Exercise description: Scan the entries below for the word "camera". Copy out every line in which it occurs.

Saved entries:
++++++++++
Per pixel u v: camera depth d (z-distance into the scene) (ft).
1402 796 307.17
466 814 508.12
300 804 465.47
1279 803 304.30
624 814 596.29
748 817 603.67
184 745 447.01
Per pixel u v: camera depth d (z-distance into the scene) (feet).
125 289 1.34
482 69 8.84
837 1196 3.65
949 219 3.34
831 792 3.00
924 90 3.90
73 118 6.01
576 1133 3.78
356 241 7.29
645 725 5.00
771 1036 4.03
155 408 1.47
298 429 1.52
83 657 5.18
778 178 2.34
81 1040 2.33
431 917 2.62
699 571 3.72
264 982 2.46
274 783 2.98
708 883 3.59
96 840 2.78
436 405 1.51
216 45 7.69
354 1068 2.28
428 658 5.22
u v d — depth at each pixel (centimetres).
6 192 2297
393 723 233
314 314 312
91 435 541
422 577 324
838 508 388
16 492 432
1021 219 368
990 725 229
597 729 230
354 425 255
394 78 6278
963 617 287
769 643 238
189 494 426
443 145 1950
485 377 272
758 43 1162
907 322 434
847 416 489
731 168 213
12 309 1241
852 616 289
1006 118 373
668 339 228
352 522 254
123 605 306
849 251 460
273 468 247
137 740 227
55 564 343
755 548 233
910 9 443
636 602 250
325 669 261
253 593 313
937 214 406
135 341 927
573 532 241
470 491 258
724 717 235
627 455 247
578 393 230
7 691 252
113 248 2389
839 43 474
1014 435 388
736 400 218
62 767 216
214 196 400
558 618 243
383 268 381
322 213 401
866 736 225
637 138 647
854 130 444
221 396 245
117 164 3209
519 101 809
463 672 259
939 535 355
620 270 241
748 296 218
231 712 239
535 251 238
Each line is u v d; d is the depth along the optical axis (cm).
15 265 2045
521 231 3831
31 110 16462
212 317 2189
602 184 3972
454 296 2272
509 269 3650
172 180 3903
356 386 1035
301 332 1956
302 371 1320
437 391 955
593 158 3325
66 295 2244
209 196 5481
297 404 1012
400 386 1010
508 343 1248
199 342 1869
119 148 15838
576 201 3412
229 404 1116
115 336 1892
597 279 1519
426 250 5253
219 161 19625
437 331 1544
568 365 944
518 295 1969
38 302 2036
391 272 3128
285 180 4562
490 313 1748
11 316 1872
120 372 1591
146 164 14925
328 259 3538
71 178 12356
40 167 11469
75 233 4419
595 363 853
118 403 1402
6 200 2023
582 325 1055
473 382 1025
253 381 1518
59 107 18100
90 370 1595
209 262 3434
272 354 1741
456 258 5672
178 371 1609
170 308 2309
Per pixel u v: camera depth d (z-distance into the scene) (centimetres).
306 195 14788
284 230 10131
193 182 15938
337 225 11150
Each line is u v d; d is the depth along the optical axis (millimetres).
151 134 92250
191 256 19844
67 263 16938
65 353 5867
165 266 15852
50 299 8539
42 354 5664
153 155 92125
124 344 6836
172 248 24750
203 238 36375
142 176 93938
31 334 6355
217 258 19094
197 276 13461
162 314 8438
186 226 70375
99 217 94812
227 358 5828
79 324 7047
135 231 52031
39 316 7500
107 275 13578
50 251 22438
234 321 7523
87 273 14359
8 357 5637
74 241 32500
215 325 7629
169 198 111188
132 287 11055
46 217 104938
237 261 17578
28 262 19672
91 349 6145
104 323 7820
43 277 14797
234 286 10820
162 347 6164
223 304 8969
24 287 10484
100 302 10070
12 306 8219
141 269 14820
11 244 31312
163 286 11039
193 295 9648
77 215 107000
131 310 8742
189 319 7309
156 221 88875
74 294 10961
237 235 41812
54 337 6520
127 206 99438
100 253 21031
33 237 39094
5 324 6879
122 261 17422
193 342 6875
++++++++++
Finished exercise:
Per pixel u v: camera depth d (z-distance into the scene) (ft).
Per pixel u v: camera depth d (z-distance into the scene) (feet).
Per pixel u v: camera depth d (z-distance into the scene) (centimetres).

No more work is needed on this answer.